Industry experts estimate that it will take six to eight months to build, so even assuming that a final shortlist of names is issued in the new year and a winner is chosen soon afterwards, it looks like being late-2003 before the PSB swings into action, and thereby overshooting the planned launch date.
The last major e-government milestone of 2002 is likely to be the launch of a new report from the Information Society Commission (ISC), the government agency responsible for setting the policy agenda for the knowledge economy. The report, due to be published today (19 December), is likely to be influential in determining how the Government moves forward on crucial issues such as broadband, e-business adoption and delivery of e-government.

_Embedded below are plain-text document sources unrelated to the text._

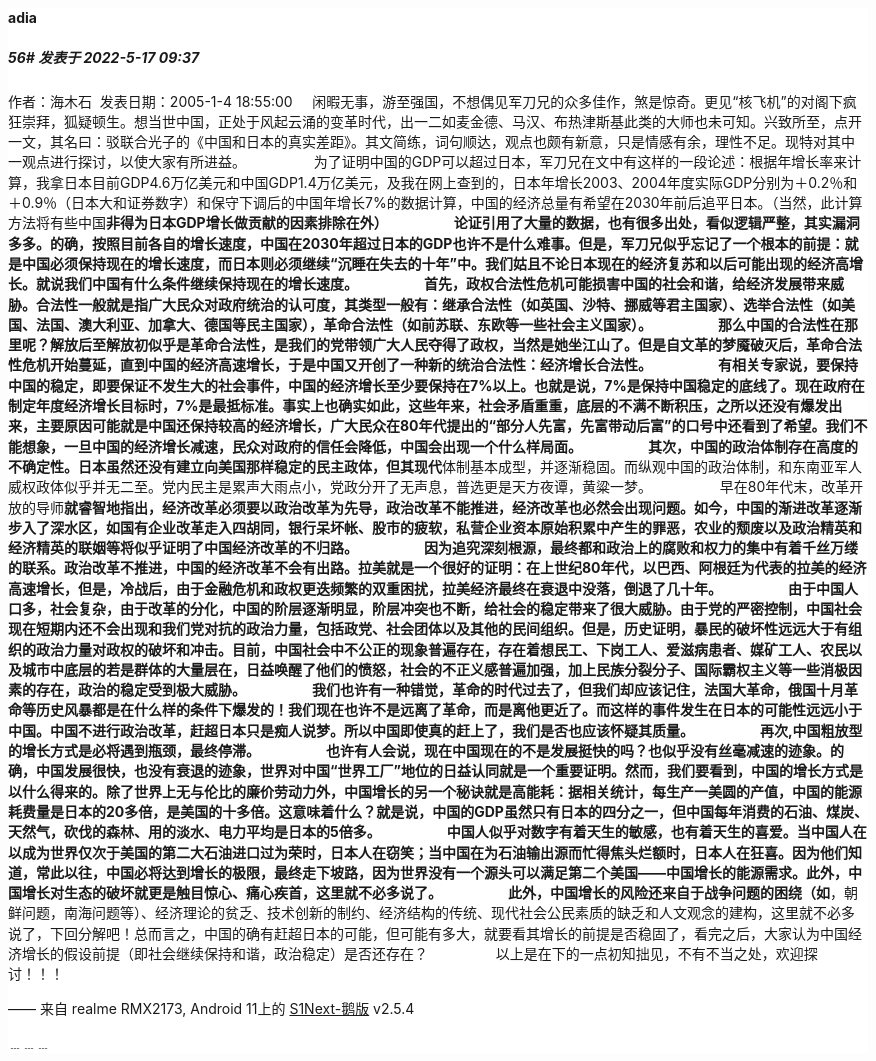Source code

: ####  adia  
##### 56#       发表于 2022-5-17 09:37

作者：海木石  发表日期：2005-1-4 18:55:00 
   
闲暇无事，游至强国，不想偶见军刀兄的众多佳作，煞是惊奇。更见“核飞机”的对阁下疯狂崇拜，狐疑顿生。想当世中国，正处于风起云涌的变革时代，出一二如麦金德、马汉、布热津斯基此类的大师也未可知。兴致所至，点开一文，其名曰：驳联合光子的《中国和日本的真实差距》。其文简练，词句顺达，观点也颇有新意，只是情感有余，理性不足。现特对其中一观点进行探讨，以使大家有所进益。
　　 
　　 为了证明中国的GDP可以超过日本，军刀兄在文中有这样的一段论述：根据年增长率来计算，我拿日本目前GDP4.6万亿美元和中国GDP1.4万亿美元，及我在网上查到的，日本年增长2003、2004年度实际GDP分别为＋0.2％和＋0.9％（日本大和证券数字）和保守下调后的中国年增长7%的数据计算，中国的经济总量有希望在2030年前后追平日本。（当然，此计算方法将有些中国**非得为日本GDP增长做贡献的因素排除在外）
　　
　　 论证引用了大量的数据，也有很多出处，看似逻辑严整，其实漏洞多多。的确，按照目前各自的增长速度，中国在2030年超过日本的GDP也许不是什么难事。但是，军刀兄似乎忘记了一个根本的前提：就是中国必须保持现在的增长速度，而日本则必须继续“沉睡在失去的十年”中。我们姑且不论日本现在的经济复苏和以后可能出现的经济高增长。就说我们中国有什么条件继续保持现在的增长速度。
　　
　　 首先，政权合法性危机可能损害中国的社会和谐，给经济发展带来威胁。合法性一般就是指广大民众对政府统治的认可度，其类型一般有：继承合法性（如英国、沙特、挪威等君主国家）、选举合法性（如美国、法国、澳大利亚、加拿大、德国等民主国家），革命合法性（如前苏联、东欧等一些社会主义国家）。
　　
　　 那么中国的合法性在那里呢？解放后至解放初似乎是革命合法性，是我们的党带领广大人民夺得了政权，当然是她坐江山了。但是自文革的梦魇破灭后，革命合法性危机开始蔓延，直到中国的经济高速增长，于是中国又开创了一种新的统治合法性：经济增长合法性。
　　 
　　 有相关专家说，要保持中国的稳定，即要保证不发生大的社会事件，中国的经济增长至少要保持在7%以上。也就是说，7%是保持中国稳定的底线了。现在政府在制定年度经济增长目标时，7%是最抵标准。事实上也确实如此，这些年来，社会矛盾重重，底层的不满不断积压，之所以还没有爆发出来，主要原因可能就是中国还保持较高的经济增长，广大民众在80年代提出的“部分人先富，先富带动后富”的口号中还看到了希望。我们不能想象，一旦中国的经济增长减速，民众对政府的信任会降低，中国会出现一个什么样局面。
　　
　　 其次，中国的政治体制存在高度的不确定性。日本虽然还没有建立向美国那样稳定的民主政体，但其现代**体制基本成型，并逐渐稳固。而纵观中国的政治体制，和东南亚军人威权政体似乎并无二至。党内民主是累声大雨点小，党政分开了无声息，普选更是天方夜谭，黄粱一梦。
　　
　　 早在80年代末，改革开放的导师**就睿智地指出，经济改革必须要以政治改革为先导，政治改革不能推进，经济改革也必然会出现问题。如今，中国的渐进改革逐渐步入了深水区，如国有企业改革走入四胡同，银行呆坏帐、股市的疲软，私营企业资本原始积累中产生的罪恶，农业的颓废以及政治精英和经济精英的联姻等将似乎证明了中国经济改革的不归路。
　　
　　 因为追究深刻根源，最终都和政治上的腐败和权力的集中有着千丝万缕的联系。政治改革不推进，中国的经济改革不会有出路。拉美就是一个很好的证明：在上世纪80年代，以巴西、阿根廷为代表的拉美的经济高速增长，但是，冷战后，由于金融危机和政权更迭频繁的双重困扰，拉美经济最终在衰退中没落，倒退了几十年。
　　
　　 由于中国人口多，社会复杂，由于改革的分化，中国的阶层逐渐明显，阶层冲突也不断，给社会的稳定带来了很大威胁。由于党的严密控制，中国社会现在短期内还不会出现和我们党对抗的政治力量，包括政党、社会团体以及其他的民间组织。但是，历史证明，暴民的破坏性远远大于有组织的政治力量对政权的破坏和冲击。目前，中国社会中不公正的现象普遍存在，存在着想民工、下岗工人、爱滋病患者、媒矿工人、农民以及城市中底层的若是群体的大量层在，日益唤醒了他们的愤怒，社会的不正义感普遍加强，加上民族分裂分子、国际霸权主义等一些消极因素的存在，政治的稳定受到极大威胁。
　　
　　 我们也许有一种错觉，革命的时代过去了，但我们却应该记住，法国大革命，俄国十月革命等历史风暴都是在什么样的条件下爆发的！我们现在也许不是远离了革命，而是离他更近了。而这样的事件发生在日本的可能性远远小于中国。中国不进行政治改革，赶超日本只是痴人说梦。所以中国即使真的赶上了，我们是否也应该怀疑其质量。
　　
　　 再次,中国粗放型的增长方式是必将遇到瓶颈，最终停滞。
　　
　　 也许有人会说，现在中国现在的不是发展挺快的吗？也似乎没有丝毫减速的迹象。的确，中国发展很快，也没有衰退的迹象，世界对中国“世界工厂”地位的日益认同就是一个重要证明。然而，我们要看到，中国的增长方式是以什么得来的。除了世界上无与伦比的廉价劳动力外，中国增长的另一个秘诀就是高能耗：据相关统计，每生产一美圆的产值，中国的能源耗费量是日本的20多倍，是美国的十多倍。这意味着什么？就是说，中国的GDP虽然只有日本的四分之一，但中国每年消费的石油、煤炭、天然气，砍伐的森林、用的淡水、电力平均是日本的5倍多。
　　
　　 中国人似乎对数字有着天生的敏感，也有着天生的喜爱。当中国人在以成为世界仅次于美国的第二大石油进口过为荣时，日本人在窃笑；当中国在为石油输出源而忙得焦头烂额时，日本人在狂喜。因为他们知道，常此以往，中国必将达到增长的极限，最终走下坡路，因为世界没有一个源头可以满足第二个美国——中国增长的能源需求。此外，中国增长对生态的破坏就更是触目惊心、痛心疾首，这里就不必多说了。
　　
　　 此外，中国增长的风险还来自于战争问题的困绕（如**，朝鲜问题，南海问题等）、经济理论的贫乏、技术创新的制约、经济结构的传统、现代社会公民素质的缺乏和人文观念的建构，这里就不必多说了，下回分解吧！总而言之，中国的确有赶超日本的可能，但可能有多大，就要看其增长的前提是否稳固了，看完之后，大家认为中国经济增长的假设前提（即社会继续保持和谐，政治稳定）是否还存在？
　　
　　 以上是在下的一点初知拙见，不有不当之处，欢迎探讨！！！
　　

—— 来自 realme RMX2173, Android 11上的 [S1Next-鹅版](https://github.com/ykrank/S1-Next/releases) v2.5.4

﹍﹍﹍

In fact, the challenges of moving towards e-government can be neatly summed up by problems I faced when trying to contact the ISC recently. Given its important remit, it should be a high-profile organisation, but not only could directory enquiries not find a listing for it, several government departments also blanked on the name. After being passed from department to department, I finally got through to the ISC – or someone’s voicemail at least.
The ISC readily admits to having a low external profile and recently appointed a PR agency to address just this issue, but it is worrying to find it barely known by colleagues internally. This confirms suspicions that the agencies of the State still very much operate as separate islands of information and all the aspirational talk about ‘joined-up government’ remains just that – talk.